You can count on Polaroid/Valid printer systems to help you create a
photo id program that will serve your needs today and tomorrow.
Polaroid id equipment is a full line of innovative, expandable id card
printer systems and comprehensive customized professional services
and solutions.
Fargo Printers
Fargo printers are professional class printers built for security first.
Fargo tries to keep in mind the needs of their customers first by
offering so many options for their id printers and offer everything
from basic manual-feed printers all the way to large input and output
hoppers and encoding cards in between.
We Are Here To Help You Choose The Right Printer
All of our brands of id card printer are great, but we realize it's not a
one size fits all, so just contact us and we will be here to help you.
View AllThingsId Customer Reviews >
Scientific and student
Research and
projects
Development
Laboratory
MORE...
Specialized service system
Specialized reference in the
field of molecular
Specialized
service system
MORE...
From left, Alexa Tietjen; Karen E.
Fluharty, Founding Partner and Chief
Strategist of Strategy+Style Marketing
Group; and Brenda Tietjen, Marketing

--

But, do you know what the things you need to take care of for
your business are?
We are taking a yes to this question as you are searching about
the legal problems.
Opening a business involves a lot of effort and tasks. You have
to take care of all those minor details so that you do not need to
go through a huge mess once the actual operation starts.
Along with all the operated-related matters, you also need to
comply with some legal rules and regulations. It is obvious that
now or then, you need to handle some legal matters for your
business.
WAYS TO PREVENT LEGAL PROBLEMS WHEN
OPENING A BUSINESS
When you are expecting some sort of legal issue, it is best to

*WHAT YOU NEED TO DO*.
Beginning at the line with "Specialized service system" and stopping after the line with "Group; and Brenda Tietjen, Marketing", please write out every line of the data above exactly and nothing else.

*TASK ANSWER*.
Specialized service system
Specialized reference in the
field of molecular
Specialized
service system
MORE...
From left, Alexa Tietjen; Karen E.
Fluharty, Founding Partner and Chief
Strategist of Strategy+Style Marketing
Group; and Brenda Tietjen, Marketing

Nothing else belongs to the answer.